仕事帰りの電車の中で読めるをコンセプトにした、宵のつれづれシリーズ。今回は第26回目、EIE流・ファンタジーです。
EIE流・ファンタジー
前回はEIEの自己犠牲という記事を書きました。
EIEが時折見せる自己犠牲的なふるまい、
……いいよ、大丈夫。私が1人であいつら全員やっつけるから。…え、腕のケガ? こんなの慣れっこだよ♪ …でも最後にお願い。お母さんのこと、よろしくね。
もう二度と帰ってこられないことをわかっていながら微笑むヒロイン……。みたいな話を前回はしていました。
これがマンガだったら、デカデカと見開きにされるシーンですよね。ヒロインの笑顔のアップか…いや、引きの構図で、向き合う主人公とヒロインを横から写す方かな…。それで手前には、ぼやけた花とか咲いている。
これだわ。あとはお母さん・ヒロイン・主人公の3人がうつった写真なんかも写り込ませたらよりそれっぽくなりますけど…。まあそんなことはどうでもよくて、要は一番の泣きどころなわけですね。読者でさえ「もういいって…ッ!!行くな……ッ!!」とヒロインを抱きしめて引き留めたくなってしまうような、涙なしでは読めない感動シーンです。
ですがこの名シーンを、冷ややかな目で見つめている人たちがいるとしたら……。そのうちの1人は、間違いなくストラティエフスカヤ大先生でしょう。

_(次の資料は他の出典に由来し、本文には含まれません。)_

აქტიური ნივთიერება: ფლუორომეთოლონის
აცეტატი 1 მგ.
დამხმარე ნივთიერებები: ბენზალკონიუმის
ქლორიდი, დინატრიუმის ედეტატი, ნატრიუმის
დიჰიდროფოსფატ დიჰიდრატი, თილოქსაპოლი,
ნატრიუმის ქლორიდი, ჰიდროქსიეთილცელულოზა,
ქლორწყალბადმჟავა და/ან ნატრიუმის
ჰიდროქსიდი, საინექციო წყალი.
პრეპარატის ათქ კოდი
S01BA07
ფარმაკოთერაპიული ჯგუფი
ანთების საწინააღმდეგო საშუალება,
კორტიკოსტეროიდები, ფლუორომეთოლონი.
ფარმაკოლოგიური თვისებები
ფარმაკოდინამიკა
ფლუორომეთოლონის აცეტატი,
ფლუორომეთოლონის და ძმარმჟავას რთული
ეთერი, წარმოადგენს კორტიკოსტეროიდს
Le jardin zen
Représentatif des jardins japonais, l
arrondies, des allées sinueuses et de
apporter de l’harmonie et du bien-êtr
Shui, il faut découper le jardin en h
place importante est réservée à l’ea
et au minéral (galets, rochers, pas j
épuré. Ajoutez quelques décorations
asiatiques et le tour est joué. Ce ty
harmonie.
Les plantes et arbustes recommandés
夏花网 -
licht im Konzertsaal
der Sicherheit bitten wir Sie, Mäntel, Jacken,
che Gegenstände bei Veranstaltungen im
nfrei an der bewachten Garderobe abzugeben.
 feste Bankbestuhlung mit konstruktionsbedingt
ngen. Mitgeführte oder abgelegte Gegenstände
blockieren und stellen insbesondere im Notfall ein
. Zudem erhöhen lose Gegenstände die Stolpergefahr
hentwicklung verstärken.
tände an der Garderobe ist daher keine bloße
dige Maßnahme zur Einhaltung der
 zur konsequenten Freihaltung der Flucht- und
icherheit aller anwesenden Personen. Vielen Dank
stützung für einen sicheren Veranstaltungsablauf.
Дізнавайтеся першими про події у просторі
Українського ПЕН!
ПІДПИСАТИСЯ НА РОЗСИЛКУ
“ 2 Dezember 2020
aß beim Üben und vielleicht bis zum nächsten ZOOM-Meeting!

彼女は、この高潔すぎる王道ヒロインみたいなEIEの行動について、はっきりとこう言います。
――「架空の無防備さ」(мнимая беззащитность)。
一応説明しましょうか。
まず「架空」とは、現実には存在しないニセモノ※1ということですね。
次に「無防備さ」というのは、前回から言ってきたように、何かのために自分の身を積極的に犠牲にするような危なっかしさのことです。
つまり、です。「王道ストーリーにおけるあまりに高潔かつ悲劇的な運命を迎えるヒロイン」のようなEIEのイメージ。これは、EIEが作り出したファンタジーだということ。
EIEの無防備さに同情を覚えたあなたは、つい手を差し伸べたくなるでしょう。まるで主人公にでもなった気分で、ヒロイン・EIEを強く抱きしめて引き留めるかもしれません。
もういいって…ッ!! 行くな……ッ!!
ですがヒロイン・EIEは、少し微笑んでこう言うだけ。
ありがとう。…でも行かなきゃ! 大好きなこの村を、失いたくないの。
「EIEを見捨てるなんてできない…」「でも俺だって大好きな村を失いたくない…」、あなたは究極の二択を迫られ、葛藤します。
そして……。
俺も行く……ッ!!
あなたは、EIEのファンタジーに飲み込まれ、二度と出られなくなるのです……。
とまあこんな感じですかね。EIEが自己犠牲をする本当の狙い、なんとなーくおわかりいただけたでしょうか。次回に続きます。
※1 「架空の無防備さ」について、他の記事では「架空の欺瞞的な無防備さ」というふうに「欺瞞的な」(обманчивая)が付け足され、人を欺くニセモノという皮肉なニュアンスがより明示されているところもあったりします。
※ひよこちゃんのセリフはイメージです。